● **Data for processing**

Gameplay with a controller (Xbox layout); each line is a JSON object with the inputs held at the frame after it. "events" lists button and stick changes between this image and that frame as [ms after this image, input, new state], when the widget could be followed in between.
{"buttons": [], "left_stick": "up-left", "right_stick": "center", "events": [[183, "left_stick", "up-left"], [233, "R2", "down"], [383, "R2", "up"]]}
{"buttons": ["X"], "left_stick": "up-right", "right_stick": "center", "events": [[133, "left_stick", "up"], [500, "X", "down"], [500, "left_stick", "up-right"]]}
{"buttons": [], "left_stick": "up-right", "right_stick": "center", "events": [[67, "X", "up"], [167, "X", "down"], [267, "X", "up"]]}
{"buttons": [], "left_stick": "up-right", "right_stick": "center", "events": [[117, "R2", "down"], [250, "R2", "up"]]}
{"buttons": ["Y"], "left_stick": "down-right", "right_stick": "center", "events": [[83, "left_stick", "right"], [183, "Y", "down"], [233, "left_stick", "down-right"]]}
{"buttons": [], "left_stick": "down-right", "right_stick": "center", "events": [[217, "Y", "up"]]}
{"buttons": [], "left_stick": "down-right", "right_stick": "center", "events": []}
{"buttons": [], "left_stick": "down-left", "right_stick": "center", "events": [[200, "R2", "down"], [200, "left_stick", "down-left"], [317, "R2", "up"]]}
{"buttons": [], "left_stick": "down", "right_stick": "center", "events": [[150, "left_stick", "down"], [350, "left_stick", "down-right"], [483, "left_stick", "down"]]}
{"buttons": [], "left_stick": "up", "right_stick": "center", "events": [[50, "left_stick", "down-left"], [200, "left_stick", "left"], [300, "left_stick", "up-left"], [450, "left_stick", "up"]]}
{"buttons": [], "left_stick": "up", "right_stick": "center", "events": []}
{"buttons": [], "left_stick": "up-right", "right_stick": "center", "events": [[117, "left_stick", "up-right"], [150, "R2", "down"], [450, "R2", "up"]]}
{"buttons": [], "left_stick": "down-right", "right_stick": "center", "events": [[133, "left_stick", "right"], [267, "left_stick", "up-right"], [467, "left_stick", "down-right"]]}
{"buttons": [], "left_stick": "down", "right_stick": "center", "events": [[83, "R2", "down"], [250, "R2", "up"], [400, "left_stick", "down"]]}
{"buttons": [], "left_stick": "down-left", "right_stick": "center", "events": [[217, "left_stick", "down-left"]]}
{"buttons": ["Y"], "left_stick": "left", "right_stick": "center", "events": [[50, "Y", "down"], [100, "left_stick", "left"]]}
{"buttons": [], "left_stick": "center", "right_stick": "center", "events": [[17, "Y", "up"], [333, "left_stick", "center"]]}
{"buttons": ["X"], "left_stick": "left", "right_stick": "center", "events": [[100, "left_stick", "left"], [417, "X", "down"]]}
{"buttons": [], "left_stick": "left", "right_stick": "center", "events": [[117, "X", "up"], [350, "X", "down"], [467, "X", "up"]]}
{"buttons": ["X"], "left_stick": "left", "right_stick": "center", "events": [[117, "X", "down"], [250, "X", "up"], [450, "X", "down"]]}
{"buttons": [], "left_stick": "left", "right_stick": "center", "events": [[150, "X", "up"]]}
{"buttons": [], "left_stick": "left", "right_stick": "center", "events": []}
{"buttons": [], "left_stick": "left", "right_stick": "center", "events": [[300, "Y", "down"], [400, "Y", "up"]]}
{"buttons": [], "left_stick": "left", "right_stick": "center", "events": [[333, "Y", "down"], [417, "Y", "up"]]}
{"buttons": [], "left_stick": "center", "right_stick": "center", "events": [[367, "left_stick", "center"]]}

● **Task requirements**
Return the entries in full. Do not alter them.

● **Exercise answer**
Gameplay with a controller (Xbox layout); each line is a JSON object with the inputs held at the frame after it. "events" lists button and stick changes between this image and that frame as [ms after this image, input, new state], when the widget could be followed in between.
{"buttons": [], "left_stick": "up-left", "right_stick": "center", "events": [[183, "left_stick", "up-left"], [233, "R2", "down"], [383, "R2", "up"]]}
{"buttons": ["X"], "left_stick": "up-right", "right_stick": "center", "events": [[133, "left_stick", "up"], [500, "X", "down"], [500, "left_stick", "up-right"]]}
{"buttons": [], "left_stick": "up-right", "right_stick": "center", "events": [[67, "X", "up"], [167, "X", "down"], [267, "X", "up"]]}
{"buttons": [], "left_stick": "up-right", "right_stick": "center", "events": [[117, "R2", "down"], [250, "R2", "up"]]}
{"buttons": ["Y"], "left_stick": "down-right", "right_stick": "center", "events": [[83, "left_stick", "right"], [183, "Y", "down"], [233, "left_stick", "down-right"]]}
{"buttons": [], "left_stick": "down-right", "right_stick": "center", "events": [[217, "Y", "up"]]}
{"buttons": [], "left_stick": "down-right", "right_stick": "center", "events": []}
{"buttons": [], "left_stick": "down-left", "right_stick": "center", "events": [[200, "R2", "down"], [200, "left_stick", "down-left"], [317, "R2", "up"]]}
{"buttons": [], "left_stick": "down", "right_stick": "center", "events": [[150, "left_stick", "down"], [350, "left_stick", "down-right"], [483, "left_stick", "down"]]}
{"buttons": [], "left_stick": "up", "right_stick": "center", "events": [[50, "left_stick", "down-left"], [200, "left_stick", "left"], [300, "left_stick", "up-left"], [450, "left_stick", "up"]]}
{"buttons": [], "left_stick": "up", "right_stick": "center", "events": []}
{"buttons": [], "left_stick": "up-right", "right_stick": "center", "events": [[117, "left_stick", "up-right"], [150, "R2", "down"], [450, "R2", "up"]]}
{"buttons": [], "left_stick": "down-right", "right_stick": "center", "events": [[133, "left_stick", "right"], [267, "left_stick", "up-right"], [467, "left_stick", "down-right"]]}
{"buttons": [], "left_stick": "down", "right_stick": "center", "events": [[83, "R2", "down"], [250, "R2", "up"], [400, "left_stick", "down"]]}
{"buttons": [], "left_stick": "down-left", "right_stick": "center", "events": [[217, "left_stick", "down-left"]]}
{"buttons": ["Y"], "left_stick": "left", "right_stick": "center", "events": [[50, "Y", "down"], [100, "left_stick", "left"]]}
{"buttons": [], "left_stick": "center", "right_stick": "center", "events": [[17, "Y", "up"], [333, "left_stick", "center"]]}
{"buttons": ["X"], "left_stick": "left", "right_stick": "center", "events": [[100, "left_stick", "left"], [417, "X", "down"]]}
{"buttons": [], "left_stick": "left", "right_stick": "center", "events": [[117, "X", "up"], [350, "X", "down"], [467, "X", "up"]]}
{"buttons": ["X"], "left_stick": "left", "right_stick": "center", "events": [[117, "X", "down"], [250, "X", "up"], [450, "X", "down"]]}
{"buttons": [], "left_stick": "left", "right_stick": "center", "events": [[150, "X", "up"]]}
{"buttons": [], "left_stick": "left", "right_stick": "center", "events": []}
{"buttons": [], "left_stick": "left", "right_stick": "center", "events": [[300, "Y", "down"], [400, "Y", "up"]]}
{"buttons": [], "left_stick": "left", "right_stick": "center", "events": [[333, "Y", "down"], [417, "Y", "up"]]}
{"buttons": [], "left_stick": "center", "right_stick": "center", "events": [[367, "left_stick", "center"]]}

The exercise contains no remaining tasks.